Lines of data:
____________________

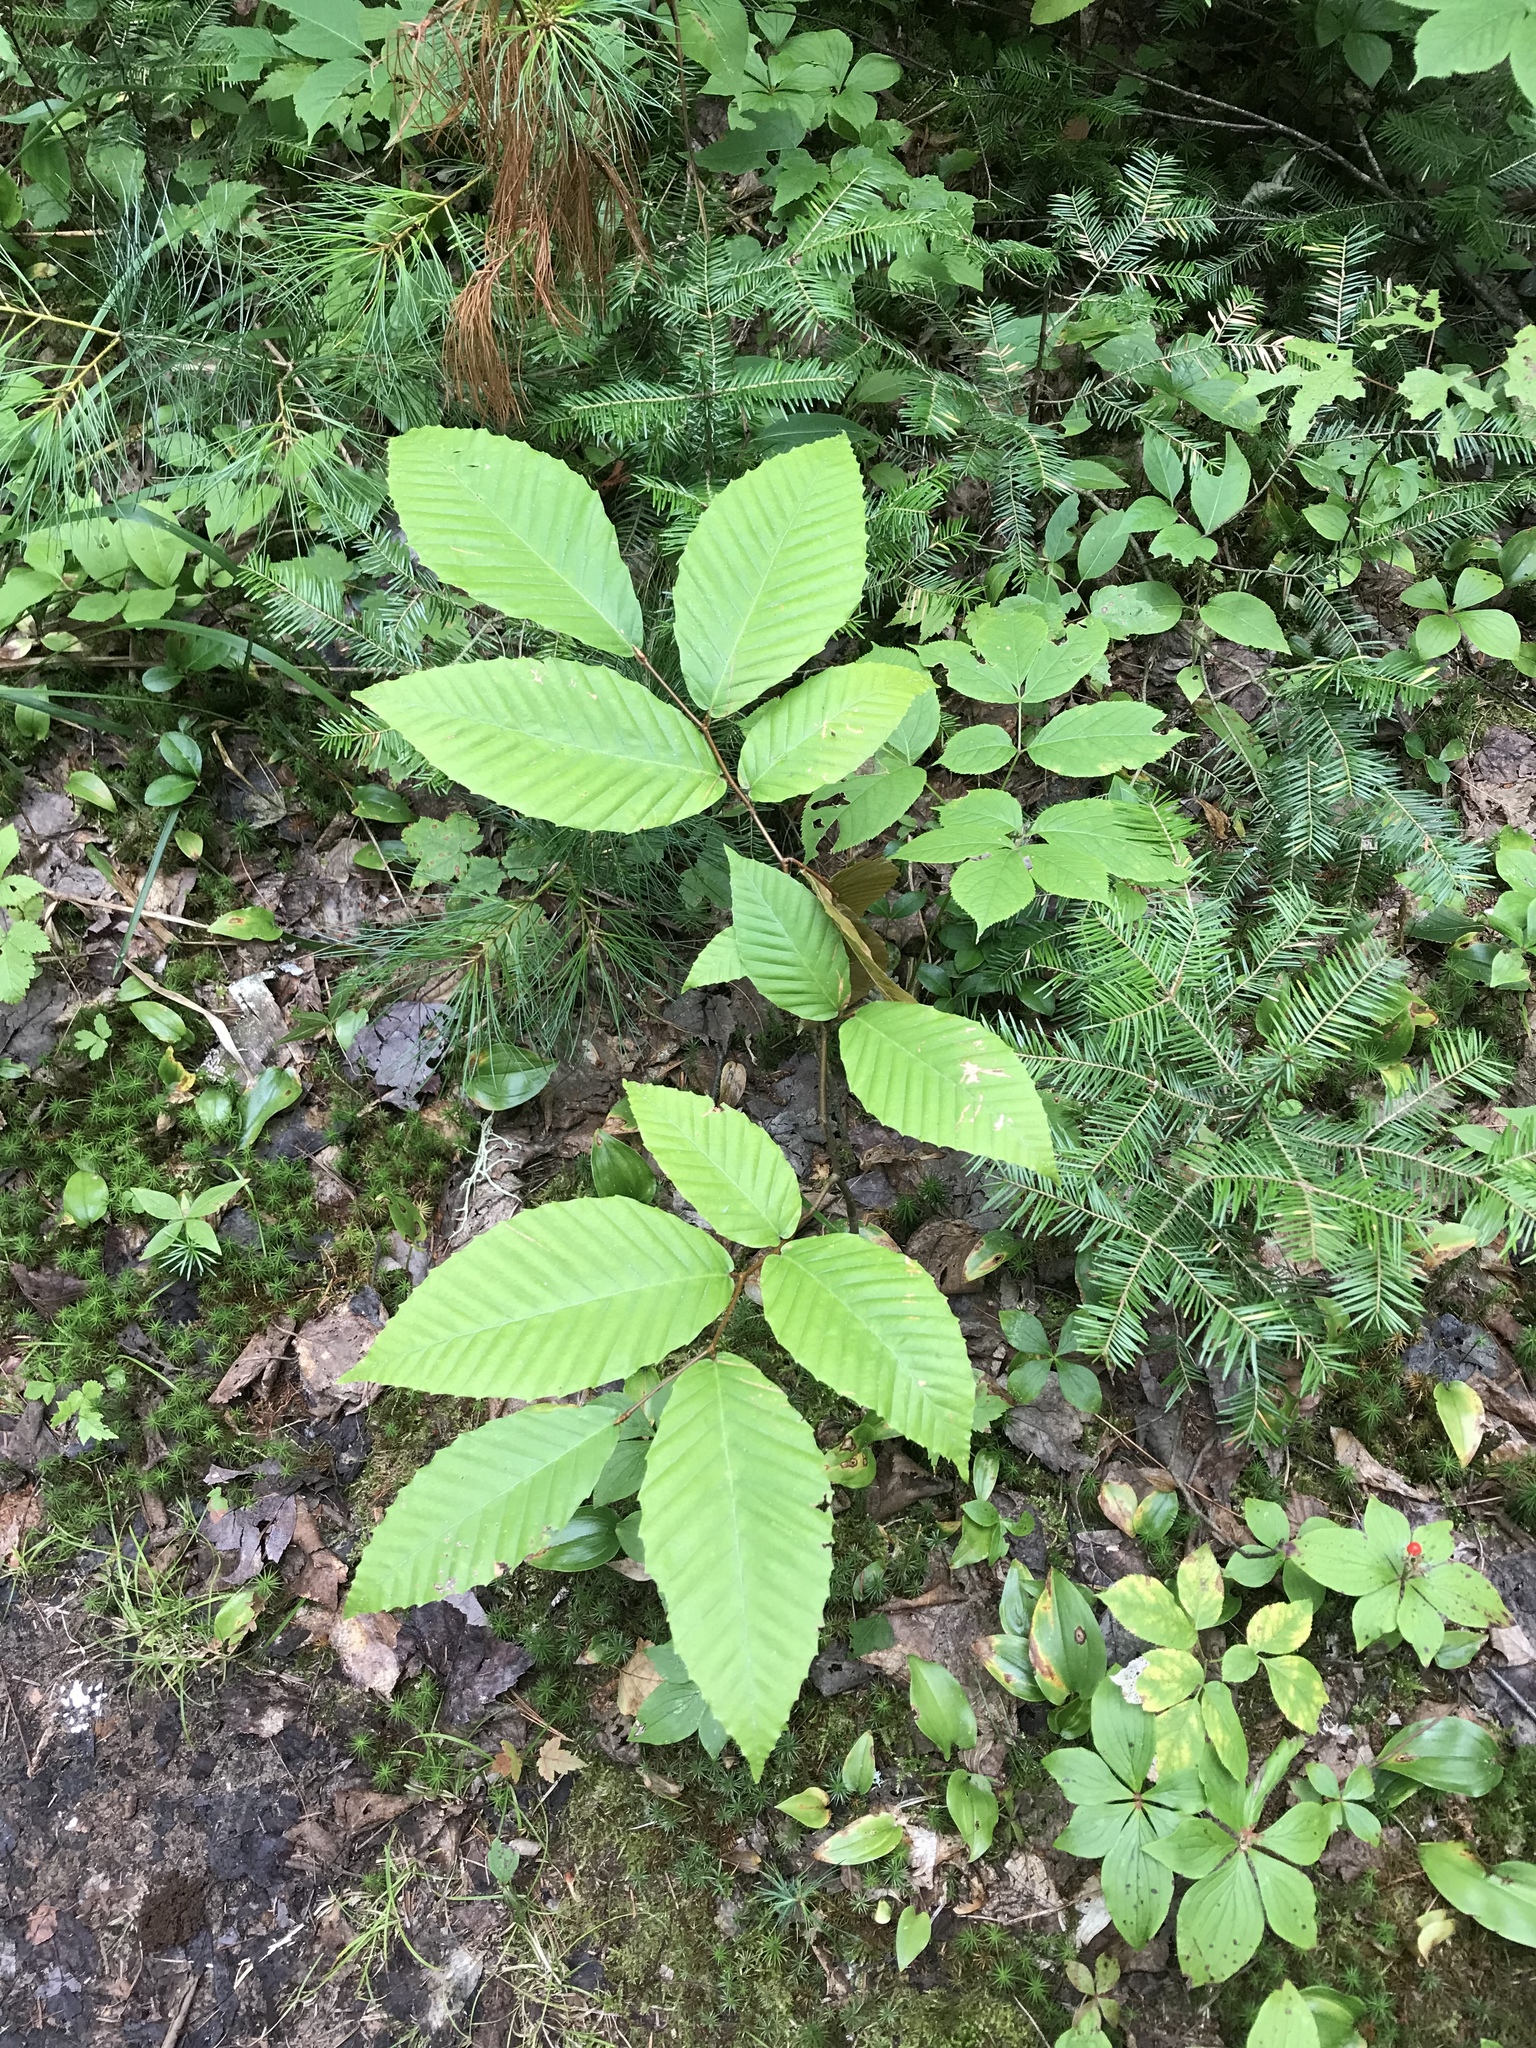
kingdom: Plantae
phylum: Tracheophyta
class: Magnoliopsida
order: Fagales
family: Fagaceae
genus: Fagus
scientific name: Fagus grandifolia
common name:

____________________

TASK REQUIREMENTS: Lay out the lines of the data above as a JSON list of strings, with one string per line and blank lines omitted. Leave the pictures out of the list.

WRITTEN REPLY:
[
  "kingdom: Plantae",
  "phylum: Tracheophyta",
  "class: Magnoliopsida",
  "order: Fagales",
  "family: Fagaceae",
  "genus: Fagus",
  "scientific name: Fagus grandifolia",
  "common name:"
]